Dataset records
══════

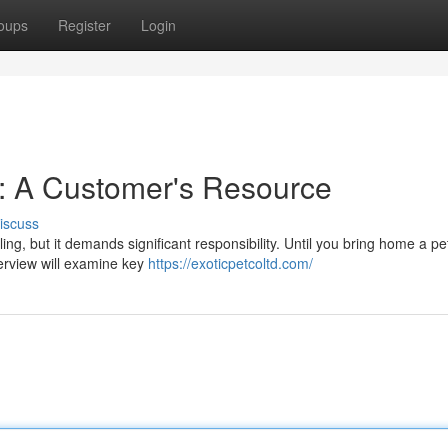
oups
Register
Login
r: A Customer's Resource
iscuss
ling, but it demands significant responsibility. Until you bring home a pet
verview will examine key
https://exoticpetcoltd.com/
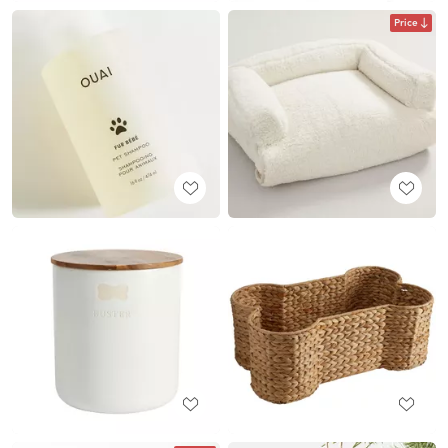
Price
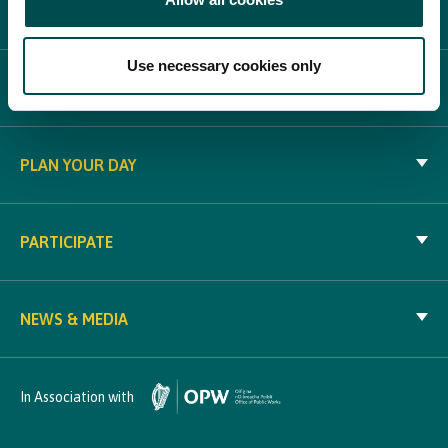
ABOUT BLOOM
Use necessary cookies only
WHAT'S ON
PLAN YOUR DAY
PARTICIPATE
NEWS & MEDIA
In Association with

══════

About this exercise:
Please render the rows above as a Markdown table with the columns "Num" and "Content". Give each line its own row with its row number, and leave out blank lines and the pictures.

Solution:
| Num | Content |
|---|---|
| 1 | oups |
| 2 | Register |
| 3 | Login |
| 4 | r: A Customer's Resource |
| 5 | iscuss |
| 6 | ling, but it demands significant responsibility. Until you bring home a pet |
| 7 | verview will examine key |
| 8 | https://exoticpetcoltd.com/ |
| 9 | Price |
| 10 | ABOUT BLOOM |
| 11 | Use necessary cookies only |
| 12 | WHAT'S ON |
| 13 | PLAN YOUR DAY |
| 14 | PARTICIPATE |
| 15 | NEWS & MEDIA |
| 16 | In Association with |